KubeStash uses Custom Resource Definition(CRD) to specify targets and behaviors of backup and restore process in a Kubernetes native way. This section will give you a brief overview of the custom resources used by KubeStash.

  • BackupStorage: A BackupStorage specifies the backend information where the backed up data of different applications will be stored. A user can consider BackupStorage as a representation of a bucket in Kubernetes native way. A user has to create BackupStorage object. For more details about BackupStorage, please visit here.

  • Repository: A Repository specifies the information about the targeted application that has been backed up and the BackupStorage where the backed up data is being stored. It also holds a list of recent Snapshots that have been taken in this Repository. KubeStash will create a Repository for a target. For more details about Repository, please visit here.

  • BackupConfiguration: A BackupConfiguration specifies the configuration for taking backup of a target application. A user has to create one BackupConfiguration object for each backup target. When a user creates a BackupConfiguration, KubeStash creates a Repository and a CronJob for it. For more details about BackupConfiguration, please visit here.

  • BackupSession: A BackupSession object represents a backup run of a target. It is created by respective CronJob at each scheduled time slot. It refers to a BackupConfiguration object for necessary configuration. A user can also create a BackupSession object manually to trigger instant backups. For more details about BackupSessions, please visit here.
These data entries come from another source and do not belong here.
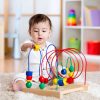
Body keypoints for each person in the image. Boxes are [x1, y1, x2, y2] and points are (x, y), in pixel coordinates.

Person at [12, 14, 56, 91]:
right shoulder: (28, 43)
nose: (40, 33)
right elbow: (22, 48)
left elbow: (53, 64)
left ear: (49, 33)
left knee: (57, 75)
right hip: (30, 76)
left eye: (44, 31)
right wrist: (29, 45)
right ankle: (20, 86)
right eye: (36, 31)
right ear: (30, 32)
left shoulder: (51, 47)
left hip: (46, 77)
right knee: (18, 77)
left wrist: (56, 74)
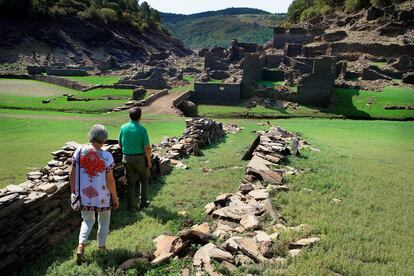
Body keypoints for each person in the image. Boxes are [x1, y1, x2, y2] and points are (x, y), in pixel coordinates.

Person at [69, 124, 119, 264]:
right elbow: (110, 180)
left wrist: (73, 191)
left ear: (91, 136)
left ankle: (81, 245)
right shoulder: (106, 156)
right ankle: (101, 248)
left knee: (87, 220)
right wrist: (115, 197)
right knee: (104, 221)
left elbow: (71, 174)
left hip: (84, 195)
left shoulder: (78, 152)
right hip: (102, 196)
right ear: (104, 139)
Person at [118, 107, 152, 211]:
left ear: (129, 116)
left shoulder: (123, 128)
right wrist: (149, 161)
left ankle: (131, 206)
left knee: (130, 183)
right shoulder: (142, 129)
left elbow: (120, 143)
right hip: (140, 158)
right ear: (140, 116)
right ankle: (143, 202)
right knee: (144, 179)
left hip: (126, 158)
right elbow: (147, 147)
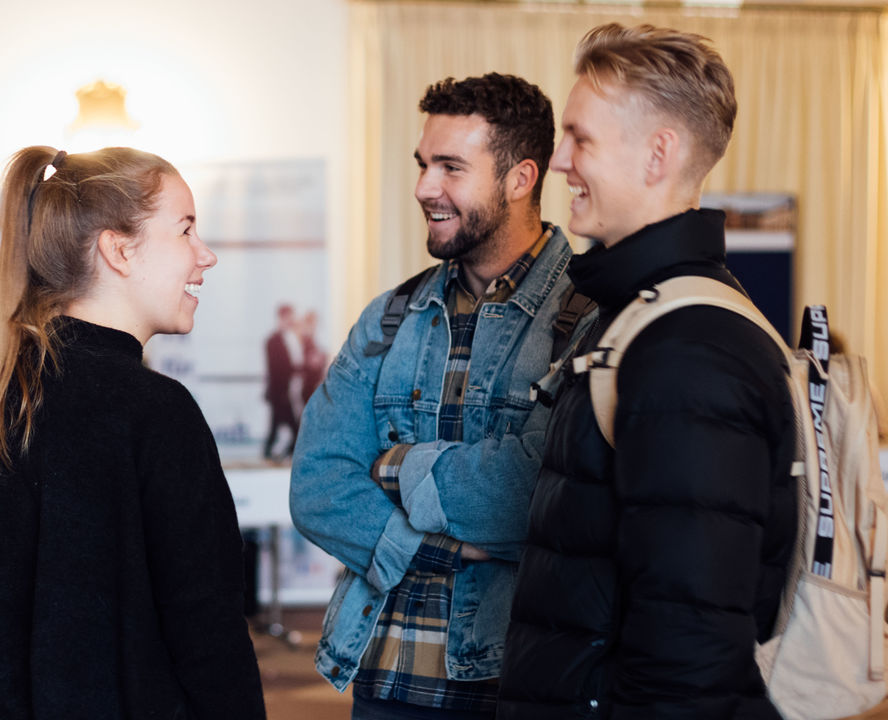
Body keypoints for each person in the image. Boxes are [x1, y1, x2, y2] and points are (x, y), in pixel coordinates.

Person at [0, 146, 266, 719]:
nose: (206, 256)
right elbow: (209, 640)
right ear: (118, 250)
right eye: (185, 231)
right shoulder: (157, 415)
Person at [498, 24, 797, 719]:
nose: (560, 161)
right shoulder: (642, 317)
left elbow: (688, 660)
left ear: (658, 154)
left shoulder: (686, 350)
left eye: (581, 138)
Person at [290, 73, 580, 720]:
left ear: (521, 177)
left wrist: (394, 467)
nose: (425, 187)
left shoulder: (589, 318)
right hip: (384, 679)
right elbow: (317, 487)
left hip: (517, 682)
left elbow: (538, 494)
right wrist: (446, 547)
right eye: (424, 165)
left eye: (451, 167)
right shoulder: (389, 316)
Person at [263, 303, 300, 460]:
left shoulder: (286, 339)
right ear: (282, 318)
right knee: (292, 427)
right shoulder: (273, 341)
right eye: (289, 317)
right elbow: (276, 369)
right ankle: (282, 453)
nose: (291, 321)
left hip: (282, 392)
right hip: (279, 392)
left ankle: (276, 453)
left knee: (278, 426)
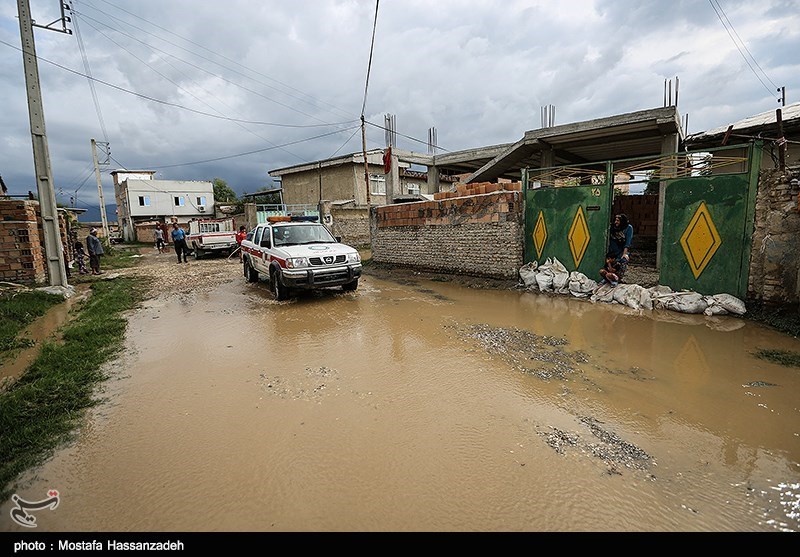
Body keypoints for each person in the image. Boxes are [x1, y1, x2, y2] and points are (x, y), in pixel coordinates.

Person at [603, 213, 633, 282]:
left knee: (623, 261)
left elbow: (627, 242)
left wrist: (624, 254)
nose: (616, 222)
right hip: (613, 249)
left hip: (622, 250)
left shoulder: (628, 228)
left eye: (618, 221)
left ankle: (618, 278)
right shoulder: (612, 227)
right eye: (615, 220)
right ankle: (609, 277)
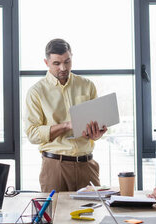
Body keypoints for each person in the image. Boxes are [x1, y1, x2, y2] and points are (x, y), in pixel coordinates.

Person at [25, 39, 107, 192]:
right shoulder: (36, 92)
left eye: (67, 61)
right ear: (46, 62)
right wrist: (67, 125)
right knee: (55, 215)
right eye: (57, 63)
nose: (63, 68)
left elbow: (95, 127)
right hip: (55, 167)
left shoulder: (87, 85)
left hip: (87, 166)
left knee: (95, 214)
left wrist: (97, 134)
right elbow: (32, 134)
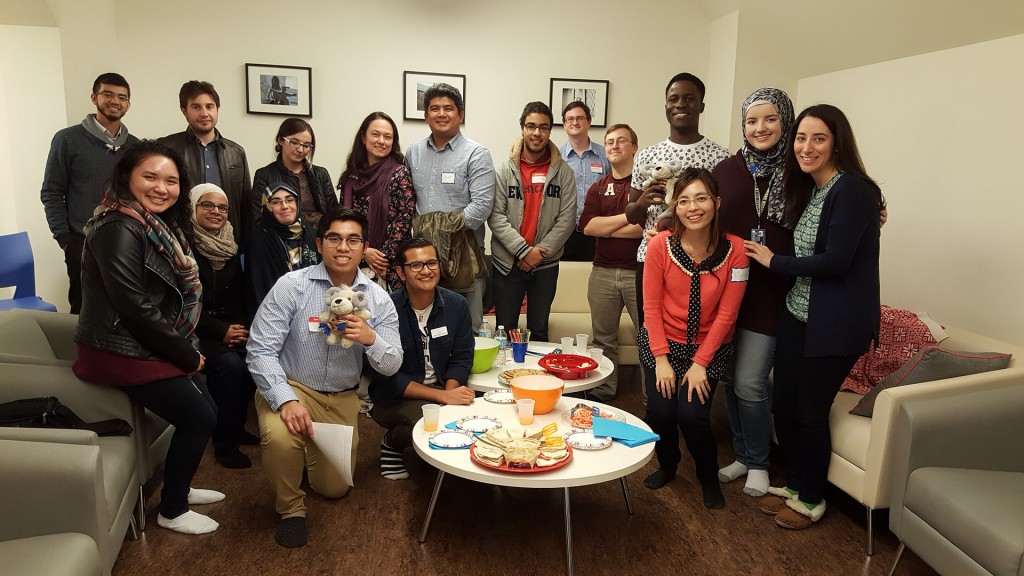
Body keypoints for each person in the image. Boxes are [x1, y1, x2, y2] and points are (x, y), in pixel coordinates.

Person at [72, 140, 222, 535]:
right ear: (127, 177)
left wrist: (182, 349)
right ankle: (171, 509)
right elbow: (134, 306)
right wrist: (187, 355)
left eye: (171, 181)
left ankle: (181, 488)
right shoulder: (118, 226)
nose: (161, 188)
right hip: (119, 348)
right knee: (199, 416)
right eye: (150, 177)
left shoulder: (153, 225)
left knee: (206, 406)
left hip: (143, 341)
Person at [744, 104, 882, 530]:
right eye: (801, 138)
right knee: (783, 406)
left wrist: (773, 262)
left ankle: (811, 499)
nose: (807, 147)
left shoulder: (853, 189)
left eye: (818, 138)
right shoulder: (814, 189)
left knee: (808, 412)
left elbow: (836, 260)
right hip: (798, 314)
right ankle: (797, 483)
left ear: (837, 142)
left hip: (835, 324)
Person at [247, 208, 402, 548]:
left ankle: (302, 457)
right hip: (295, 387)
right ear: (319, 243)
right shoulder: (291, 286)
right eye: (334, 238)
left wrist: (371, 339)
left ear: (364, 247)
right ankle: (290, 510)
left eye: (353, 240)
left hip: (343, 398)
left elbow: (392, 365)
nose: (343, 247)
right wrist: (285, 399)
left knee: (335, 489)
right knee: (280, 437)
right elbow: (259, 350)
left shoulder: (378, 299)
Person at [640, 168, 749, 511]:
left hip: (708, 349)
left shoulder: (736, 251)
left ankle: (707, 476)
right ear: (675, 207)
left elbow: (728, 315)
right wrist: (661, 359)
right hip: (663, 344)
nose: (693, 207)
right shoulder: (660, 246)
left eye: (701, 198)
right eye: (684, 200)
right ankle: (668, 464)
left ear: (716, 203)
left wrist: (701, 363)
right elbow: (651, 307)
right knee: (659, 412)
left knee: (691, 416)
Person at [711, 88, 796, 498]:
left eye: (770, 119)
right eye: (751, 121)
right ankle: (743, 455)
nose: (760, 128)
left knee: (750, 381)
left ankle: (760, 461)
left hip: (774, 292)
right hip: (728, 289)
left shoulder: (801, 168)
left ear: (785, 121)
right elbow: (702, 214)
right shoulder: (726, 170)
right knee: (729, 378)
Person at [624, 73, 731, 331]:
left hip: (702, 261)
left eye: (689, 98)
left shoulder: (721, 157)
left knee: (695, 334)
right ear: (665, 106)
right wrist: (642, 204)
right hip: (651, 257)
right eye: (673, 99)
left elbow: (724, 212)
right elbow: (630, 214)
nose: (680, 104)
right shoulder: (648, 155)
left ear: (701, 106)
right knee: (650, 336)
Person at [369, 237, 475, 480]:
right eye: (416, 265)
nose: (426, 271)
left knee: (470, 421)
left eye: (431, 263)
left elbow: (462, 356)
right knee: (432, 424)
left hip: (442, 388)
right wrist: (442, 398)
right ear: (401, 272)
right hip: (393, 398)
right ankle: (392, 441)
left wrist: (451, 397)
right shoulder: (386, 308)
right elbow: (386, 377)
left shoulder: (456, 305)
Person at [41, 72, 140, 313]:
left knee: (123, 310)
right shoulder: (68, 139)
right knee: (83, 312)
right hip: (81, 243)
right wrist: (65, 240)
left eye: (122, 97)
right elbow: (52, 191)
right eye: (108, 94)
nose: (115, 101)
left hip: (124, 243)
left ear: (129, 104)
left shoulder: (135, 146)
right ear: (94, 97)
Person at [406, 83, 494, 333]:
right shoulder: (413, 152)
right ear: (426, 116)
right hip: (423, 259)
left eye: (448, 108)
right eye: (434, 108)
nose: (441, 114)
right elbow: (408, 202)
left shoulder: (476, 154)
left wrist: (437, 234)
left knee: (469, 329)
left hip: (465, 257)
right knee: (425, 325)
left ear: (461, 115)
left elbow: (481, 208)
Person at [488, 102, 576, 342]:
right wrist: (523, 251)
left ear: (550, 131)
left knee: (538, 330)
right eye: (531, 126)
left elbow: (567, 219)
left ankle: (538, 380)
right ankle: (507, 378)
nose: (537, 133)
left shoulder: (564, 172)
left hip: (545, 265)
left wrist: (538, 253)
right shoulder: (504, 170)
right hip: (508, 263)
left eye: (543, 127)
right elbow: (496, 216)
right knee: (505, 331)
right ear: (522, 128)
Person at [190, 183, 259, 469]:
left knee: (253, 358)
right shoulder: (183, 246)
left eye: (222, 207)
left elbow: (241, 294)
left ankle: (235, 427)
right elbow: (178, 304)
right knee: (230, 366)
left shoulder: (232, 245)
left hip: (230, 324)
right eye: (207, 205)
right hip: (194, 328)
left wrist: (240, 327)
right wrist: (220, 331)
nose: (216, 212)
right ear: (193, 208)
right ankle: (223, 442)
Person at [579, 124, 643, 402]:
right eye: (609, 143)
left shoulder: (645, 188)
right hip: (602, 273)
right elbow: (588, 226)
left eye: (621, 141)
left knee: (648, 339)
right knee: (604, 340)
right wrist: (630, 219)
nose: (615, 146)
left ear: (634, 147)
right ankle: (604, 391)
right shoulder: (597, 188)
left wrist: (607, 227)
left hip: (638, 273)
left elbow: (645, 227)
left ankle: (651, 399)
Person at [159, 80, 253, 244]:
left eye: (209, 106)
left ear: (217, 109)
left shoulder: (236, 152)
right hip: (181, 239)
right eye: (196, 107)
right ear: (184, 111)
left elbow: (245, 205)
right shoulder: (166, 148)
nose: (204, 113)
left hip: (227, 243)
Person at [338, 111, 416, 291]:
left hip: (390, 266)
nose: (381, 141)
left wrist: (380, 258)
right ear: (363, 137)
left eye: (387, 137)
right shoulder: (351, 178)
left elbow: (403, 221)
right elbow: (345, 221)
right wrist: (364, 252)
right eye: (376, 134)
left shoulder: (400, 174)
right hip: (354, 259)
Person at [244, 182, 320, 320]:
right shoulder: (258, 239)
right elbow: (257, 287)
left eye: (289, 200)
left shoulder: (312, 234)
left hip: (313, 311)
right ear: (268, 207)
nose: (285, 206)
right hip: (275, 314)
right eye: (276, 202)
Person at [252, 118, 339, 230]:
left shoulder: (320, 174)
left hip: (320, 236)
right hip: (281, 237)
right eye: (294, 142)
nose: (300, 150)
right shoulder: (264, 175)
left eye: (306, 145)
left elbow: (334, 213)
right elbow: (258, 217)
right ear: (280, 140)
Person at [559, 101, 610, 262]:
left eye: (580, 118)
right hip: (562, 234)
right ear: (564, 124)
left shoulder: (605, 155)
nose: (575, 122)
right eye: (570, 119)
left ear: (588, 121)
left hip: (596, 234)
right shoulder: (555, 157)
  • RestoreSession: A RestoreSession represents one restore run for the targeted application. A user has to create a RestoreSession object when s/he wants to restore a target. When s/he creates a RestoreSession, KubeStash creates job or multiple jobs to restore. For more details about RestoreSession, please visit here.
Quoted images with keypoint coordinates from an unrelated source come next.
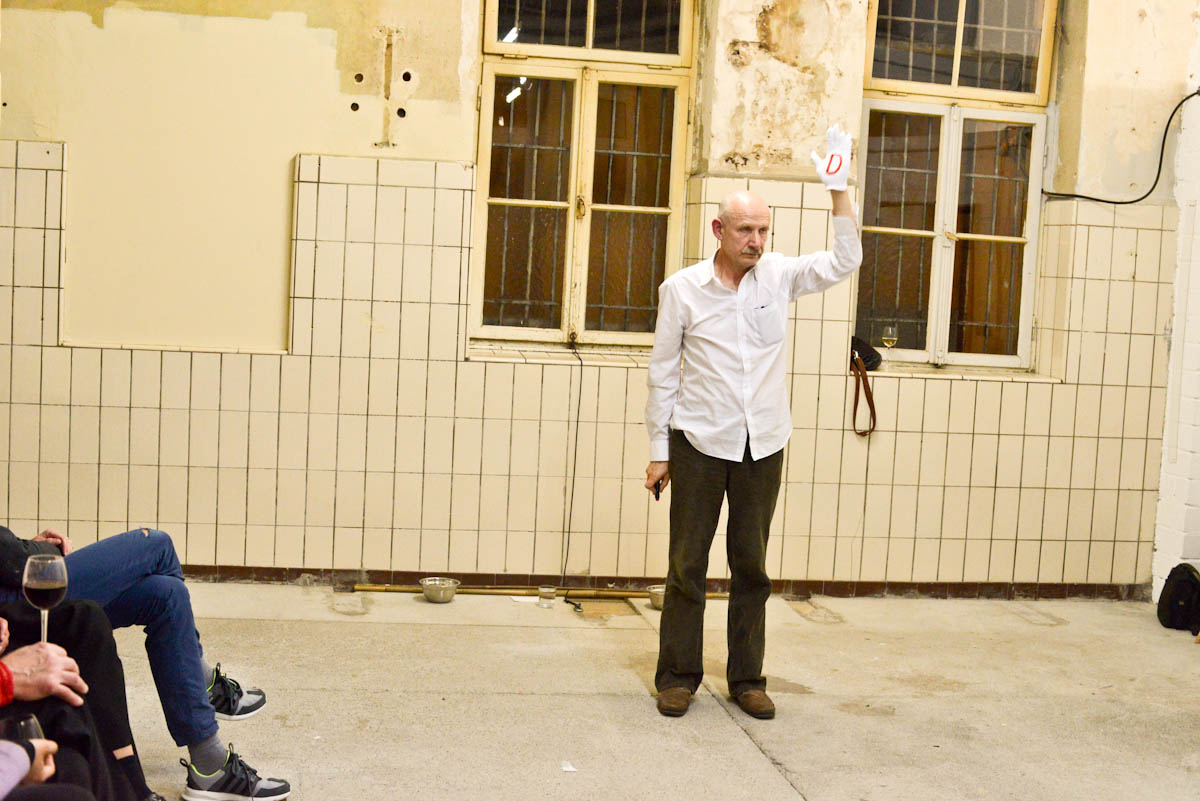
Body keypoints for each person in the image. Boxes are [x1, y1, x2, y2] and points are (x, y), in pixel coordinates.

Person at [644, 125, 862, 719]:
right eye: (745, 230)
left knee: (752, 567)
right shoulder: (682, 291)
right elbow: (662, 374)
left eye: (763, 230)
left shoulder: (778, 276)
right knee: (686, 566)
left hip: (763, 444)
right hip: (698, 442)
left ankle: (746, 679)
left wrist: (838, 188)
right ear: (719, 230)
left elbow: (846, 260)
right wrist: (660, 451)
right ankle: (677, 677)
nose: (756, 241)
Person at [0, 527, 289, 801]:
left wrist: (18, 547)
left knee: (166, 593)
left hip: (9, 573)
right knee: (156, 543)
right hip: (11, 598)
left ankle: (209, 764)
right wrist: (31, 551)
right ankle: (203, 685)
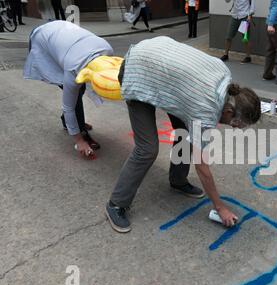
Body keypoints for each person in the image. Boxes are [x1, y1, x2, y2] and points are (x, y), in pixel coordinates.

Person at [106, 36, 261, 233]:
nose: (233, 128)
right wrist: (219, 207)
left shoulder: (226, 77)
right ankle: (116, 204)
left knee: (187, 134)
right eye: (235, 125)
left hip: (160, 66)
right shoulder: (206, 110)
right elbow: (202, 166)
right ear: (229, 111)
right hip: (137, 69)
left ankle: (177, 180)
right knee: (147, 149)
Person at [23, 21, 114, 158]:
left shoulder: (107, 51)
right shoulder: (73, 69)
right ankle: (80, 131)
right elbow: (68, 106)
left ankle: (71, 122)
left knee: (79, 88)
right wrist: (79, 141)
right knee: (74, 93)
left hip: (61, 31)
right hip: (40, 38)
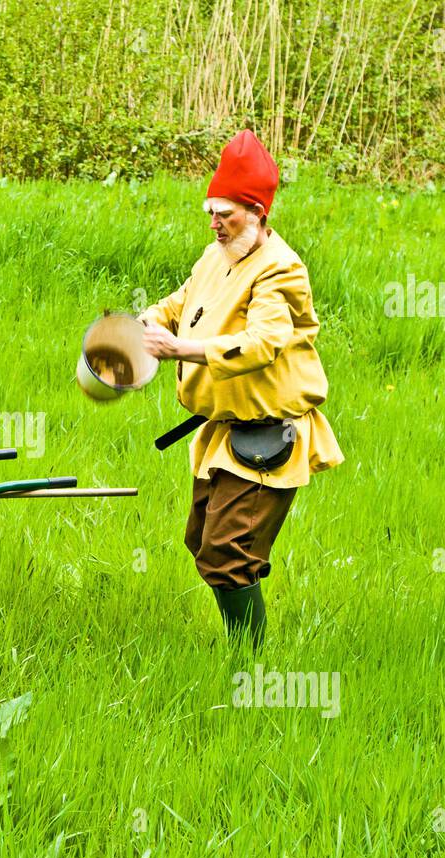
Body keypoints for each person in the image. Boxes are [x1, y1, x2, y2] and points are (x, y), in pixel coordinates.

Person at [140, 130, 344, 648]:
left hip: (268, 435)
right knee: (201, 541)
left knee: (227, 551)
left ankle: (250, 659)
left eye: (225, 214)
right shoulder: (218, 254)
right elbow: (183, 300)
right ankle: (244, 641)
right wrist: (148, 320)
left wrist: (180, 351)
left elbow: (263, 344)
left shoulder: (280, 270)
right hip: (224, 432)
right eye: (211, 212)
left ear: (256, 211)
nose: (214, 223)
  • HookTemplate: A HookTemplate defines a template for some action that will be executed before or/and after backup/restore process. For example, there could be a HookTemplate that pause an application before backup and another HookTemplate that resume the application after backup. A user has to create HookTemplate. For more details about HookTemplate, please visit here.

  • Addon: An Addon specifies the backup and restore capabilities for a particular resource. For example, MySQL addon specifies the backup and restore capabilities of MySQL database where Postgres addon specifies backup and restore capabilities for PostgreSQL database. An Addon CR defines the backup and restore tasks that can be performed by this addon. For more details about Addon, please visit here.
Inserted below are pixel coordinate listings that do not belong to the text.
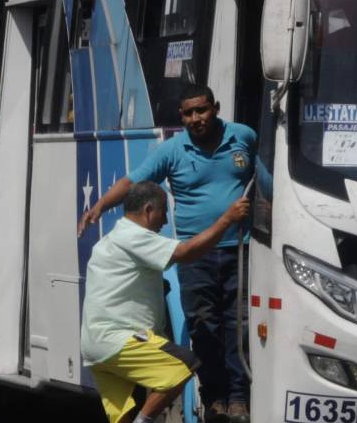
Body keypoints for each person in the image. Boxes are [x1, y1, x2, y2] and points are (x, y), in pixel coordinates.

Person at [81, 85, 257, 422]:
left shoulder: (243, 137)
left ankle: (238, 398)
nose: (195, 119)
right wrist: (101, 206)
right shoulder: (173, 150)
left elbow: (266, 178)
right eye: (188, 114)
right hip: (196, 256)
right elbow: (133, 182)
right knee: (203, 327)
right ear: (181, 116)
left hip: (240, 249)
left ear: (215, 108)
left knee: (240, 325)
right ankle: (215, 399)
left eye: (201, 111)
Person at [82, 181, 249, 423]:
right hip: (118, 340)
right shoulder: (135, 236)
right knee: (184, 365)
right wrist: (227, 219)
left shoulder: (111, 240)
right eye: (163, 213)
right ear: (149, 210)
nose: (164, 221)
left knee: (122, 418)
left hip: (94, 346)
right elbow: (186, 252)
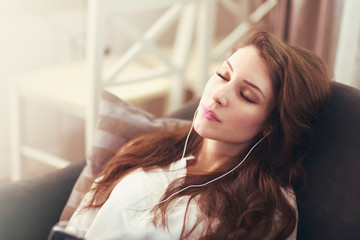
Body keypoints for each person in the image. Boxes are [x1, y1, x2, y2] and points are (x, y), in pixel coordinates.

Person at [66, 30, 332, 239]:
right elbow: (79, 224)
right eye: (222, 75)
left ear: (271, 124)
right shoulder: (149, 149)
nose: (219, 95)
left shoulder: (265, 212)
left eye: (246, 96)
  • Function: A Function is a template for a container that performs a specific action, i.e. backup, restore etc. For more details about Function, please visit here.

  • BackupBlueprint: A BackupBlueprint enables user to define a common template for taking backup for all the similar applications. Then, user can just apply some annotations in the targeted application to enable backup. KubeStash will automatically resolve the template and create a BackupConfiguration for the targeted application. For more details about BackupBlueprint, please visit here.

  • Snapshot: A Snapshot represents the state of a backup run to a particular Repository. Multiple components of the same target may be backed up in the same Snapshot. KubeStash operator is responsible for creating Snapshot CR. Snapshot is not supposed to be created/edited by the end user. For more details about Snapshot, please visit here.

  • RetentionPolicy: A RetentionPolicy specifies how the old Snapshots should be cleaned up. A user has to create RetentionPolicy. For more details about RetentionPolicy, please visit here.